I never went to war, never served "point," never had to crawl through the jungle or the sand avoiding bullets shot by faceless enemies. Still, there's a little piece of me that feels as though I have been in a war of sorts. I feel this way when I turn on the news and see another explosion, another street full of smoke and tears.
On September 11, 2001, I watched the towers burn from my office window. I remember feeling shocked and overwhelmed. Stunned. Horrified. There are no words in fact to capture what I felt as I watched those buildings fall. I'd been in them many times: the most memorable, on a Christmas date; and another time, on my 41st birthday having drinks with friends from Tennessee. I rode with clenched teeth in the Trade Center elevators, rocketing skyward to emerge relieved into a magnificent restaurant at the top, dazzled by a view unmatched. On 9-11, the buildings were gone, destroyed by people who hate Americans. By people who kill innocents because they hate our government. On 9-11, like so many others but for my own personal reasons, I was shattered.

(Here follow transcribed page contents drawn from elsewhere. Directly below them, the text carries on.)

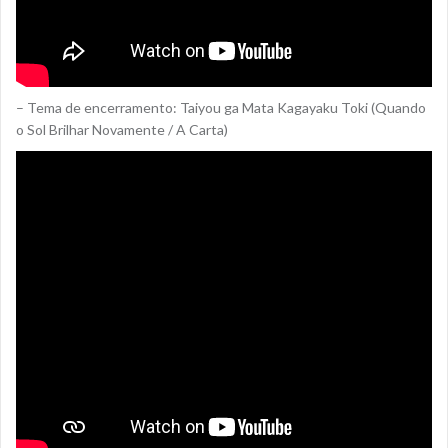
– Tema de encerramento: Taiyou ga Mata Kagayaku Toki (Quando
o Sol Brilhar Novamente / A Carta)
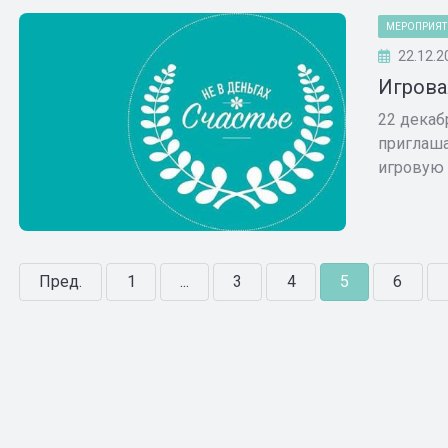
МЕРОПРИЯТ
22.12.2
Игрова
22 декаб
приглаша
игровую .
Пред.
1
...
3
4
5
6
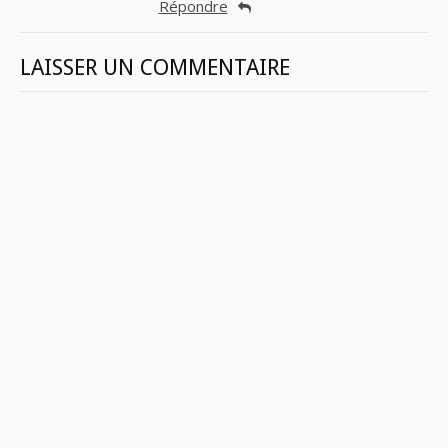
Répondre
LAISSER UN COMMENTAIRE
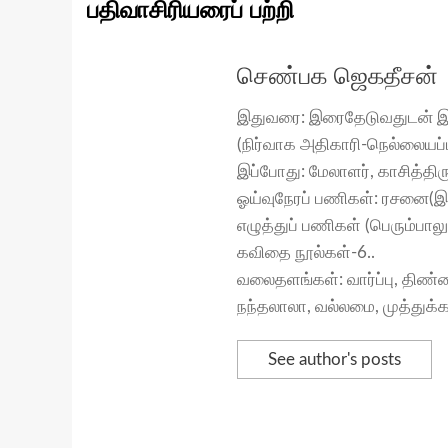
பதிவாசிரியரைப் பற்றி
செண்பக ஜெகதீசன்
இதுவரை: இரைதேடுவதுடன் இற
(நிர்வாக அதிகாரி-நெல்லையப்ப
இப்போது: மேலாளர், காசித்திரும
ஓய்வுநேரப் பணிகள்: ரசனை(இ
எழுத்துப் பணிகள் (பெரும்பா
கவிதை நூல்கள்-6..
வலைதளங்கள்: வார்ப்பு, திண
நந்தலாலா, வல்லமை, முத்துக்
See author's posts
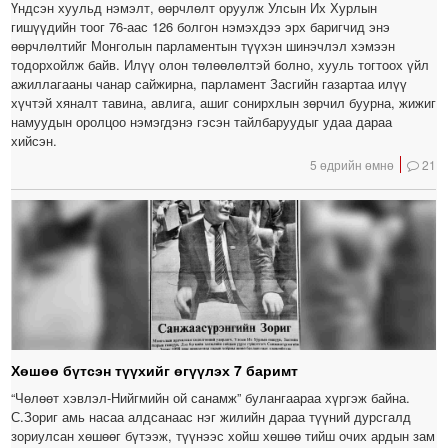
Үндсэн хуульд нэмэлт, өөрчлөлт оруулж Улсын Их Хурлын
гишүүдийн тоог 76-аас 126 болгон нэмэхдээ эрх баригчид энэ
өөрчлөлтийг Монголын парламентын түүхэн шинэчлэл хэмээн
тодорхойлж байв. Илүү олон төлөөлөлтэй болно, хууль тогтоох үйл
ажиллагааны чанар сайжирна, парламент Засгийн газартаа илүү
хүчтэй хяналт тавина, авлига, ашиг сонирхлын зөрчил буурна, жижиг
намуудын оролцоо нэмэгдэнэ гэсэн тайлбаруудыг удаа дараа
хийсэн.
5 өдрийн өмнө
21
Хөшөө бүтсэн түүхийг өгүүлэх 7 баримт
“Чөлөөт хэвлэл-Нийгмийн ой санамж” булангаараа хүргэж байна.
С.Зориг амь насаа алдсанаас нэг жилийн дараа түүний дурсгалд
зориулсан хөшөөг бүтээж, түүнээс хойш хөшөө тийш очих ардын зам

It's been twelve years since the September 11 attacks. We've all gone on with our business, walking city sidewalks without fear and boarding airplanes, worrying less now about dark-haired men with knives and back to dreading the food and inevitable delays. Then on comes the news and we return. To bombs and blood and screaming people.
I have a friend, once a brother-in-law, who served in Vietnam. I used to marvel at his dull eyes when he watched Hollywood's versions of that war. I would cover my face at certain scenes; his eyes did not waver. "They never get it right," he used to say, and I would wonder how he could remain unshattered, seeing this horror again.
Years later, I smelled the burning bodies of those lost in New York City on 9-11. Today I saw the news and watched, dull-eyed, at the screaming and the blood in Boston. I don't want to be numb to it, and am horrified by the scenes near Copley Square, saddened by the stories of dead children and amputees. I am disgusted that, once again, people who hate have caused more heartache for the innocent. I am not, however, overwhelmed, nor am I shattered.
This is now the world.
No, I never went to war. Yet I am numb as though I did, because every day -- in our beautiful cities and in the skies overhead -- there is a chance that war will come to me.